--- Directions ---
Report every line below that holds the word "pinky".

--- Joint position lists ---
■ ■ ■ ■ ■ ■ ■
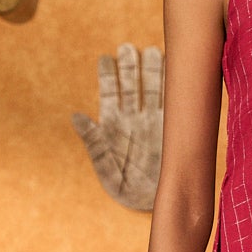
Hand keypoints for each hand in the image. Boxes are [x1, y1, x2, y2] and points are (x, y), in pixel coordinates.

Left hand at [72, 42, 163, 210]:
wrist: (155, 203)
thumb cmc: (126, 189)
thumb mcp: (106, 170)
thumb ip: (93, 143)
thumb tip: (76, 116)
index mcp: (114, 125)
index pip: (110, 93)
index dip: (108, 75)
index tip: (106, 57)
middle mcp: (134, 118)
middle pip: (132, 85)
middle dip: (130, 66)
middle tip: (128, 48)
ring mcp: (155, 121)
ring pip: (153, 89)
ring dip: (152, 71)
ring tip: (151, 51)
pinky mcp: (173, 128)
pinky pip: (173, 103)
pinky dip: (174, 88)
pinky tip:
■ ■ ■ ■ ■ ■ ■
--- Your solution ---
pinky mcp: (173, 128)
pinky pip: (173, 103)
pinky dip: (174, 88)
pinky tip:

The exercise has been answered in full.